Uebelbelohnte Dienstfertigkeit.

[31] In Guarda lebte ein Mann mit seiner Frau in Unfrieden. Als der einmal auf einer Bergwiese sein Heu aufladen sollte, um es nach Hause zu führen, hatte er Niemand, der ihm dabei Hülfe leistete, denn seine zänkische Frau wollte ihm nicht helfen. Da erschien eine Diale und half ihm sein Fuder laden. Er hielt sie für ein gewöhnliches Weib. Als sie aber auf dem Fuder stand, bemerkte er ihre Ziegenfüße und dachte bei sich selbsten, nun sei er übel dran, der Teufel stehe auf seinem Fuder. Die Diale fragte ihn nach seinem Namen; er dachte aber, dem Teufel wolle er seinen Namen nicht sagen und antwortete: »Ich selbst« (Eug suess). Und als das Fuder geladen war, stach er der Diale die eiserne Heugabel durch den Leib, in der wirklichen Meinung, nun habe er den Teufel umgebracht und fuhr dann rasch davon.
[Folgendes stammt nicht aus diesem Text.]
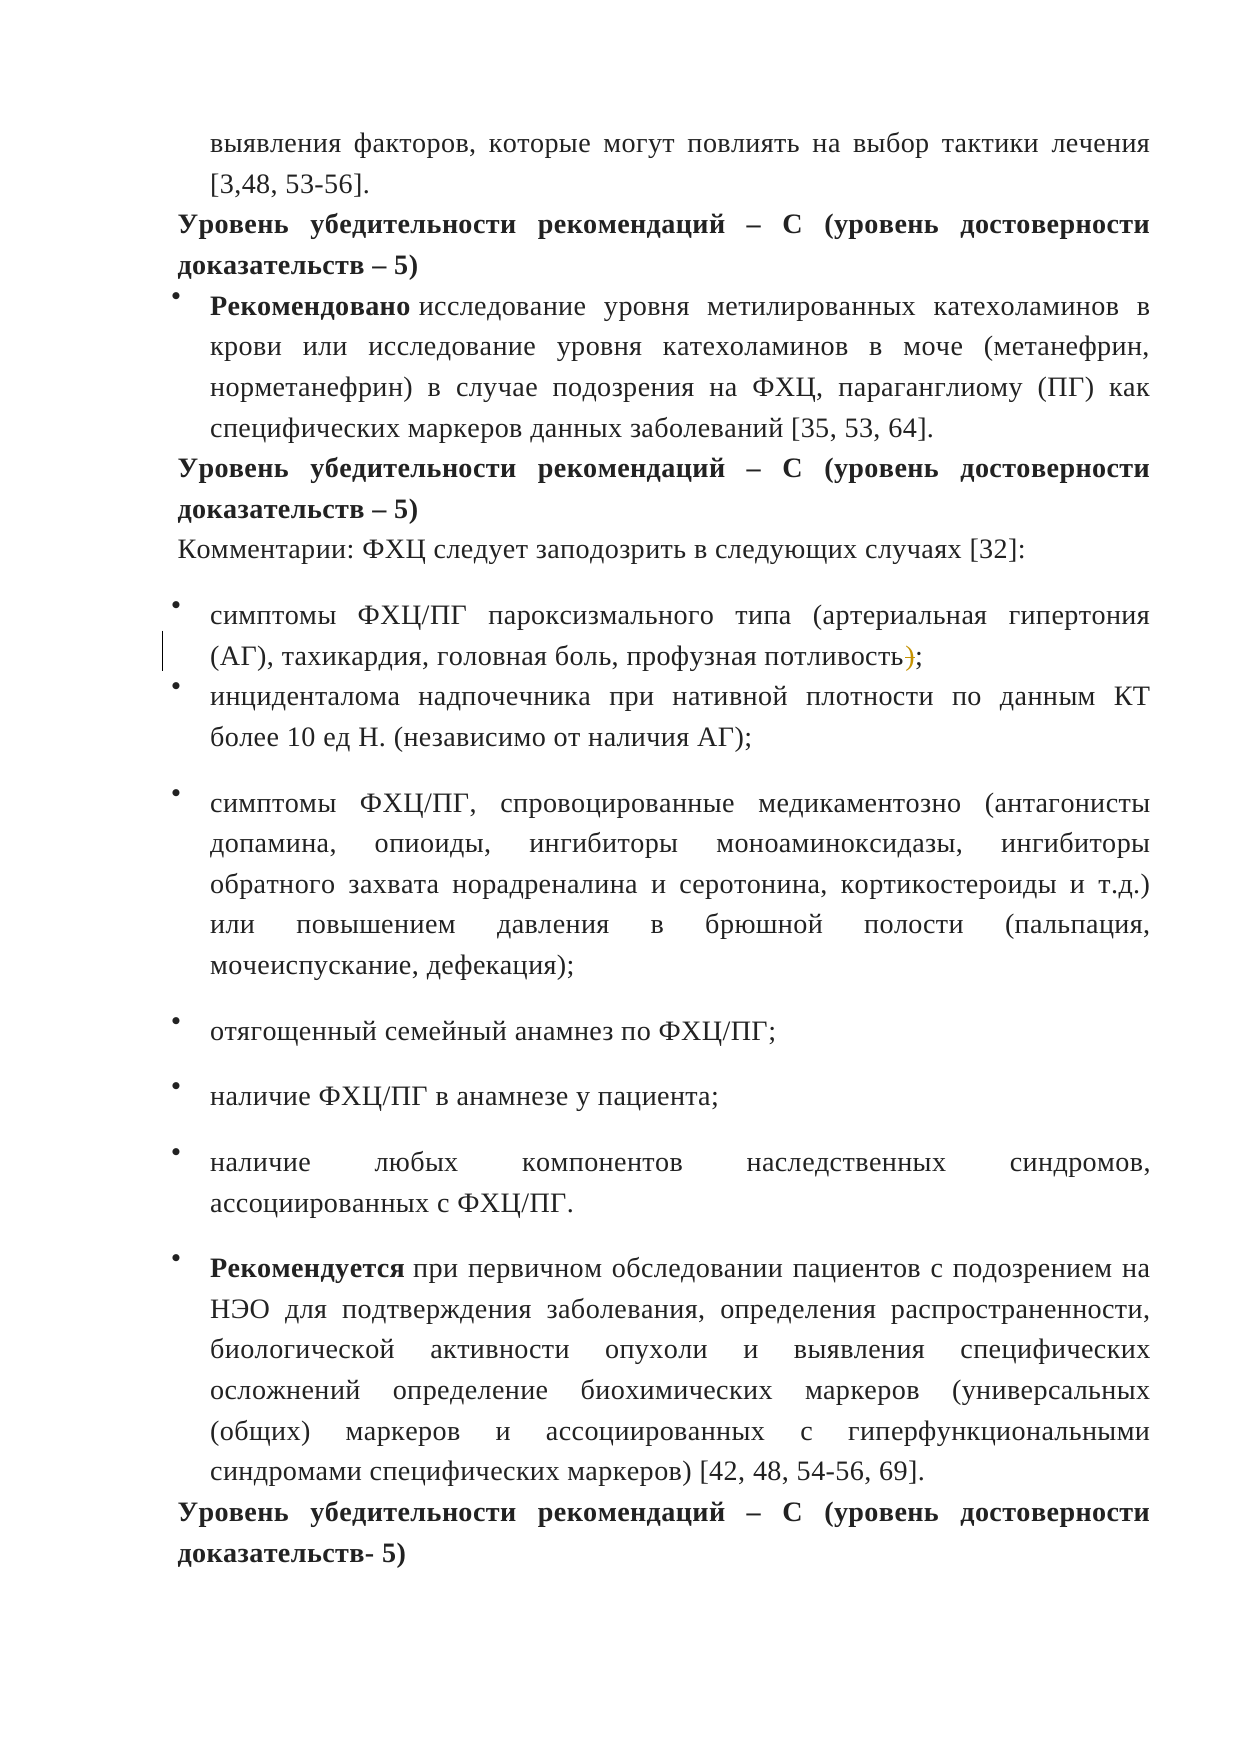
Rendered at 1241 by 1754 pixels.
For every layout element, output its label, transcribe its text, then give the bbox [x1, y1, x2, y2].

Die Diale ließ einen durchdringenden Schmerzensschrei hören, und bald sammelte sich eine große Anzahl Dialen um sie herum und fragten: »Wer hat das gethan?« Sie gab sterbend zur Antwort: »Ich selbst.« Da sagten die Andern: »Was man selbst thut, genießt man selbst« (Chi suess fà, suess giauda). Seit dieser Zeit aber wurden in Wald und Feld keine Dialen mehr gesehen.

Quelle:
Jecklin, Dietrich: Volksthümliches aus Graubünden. 3 Teile, Zürich 1874, Chur 1876, Chur 1878 (Nachdruck Zürich: Olms, 1986), S. 31-32.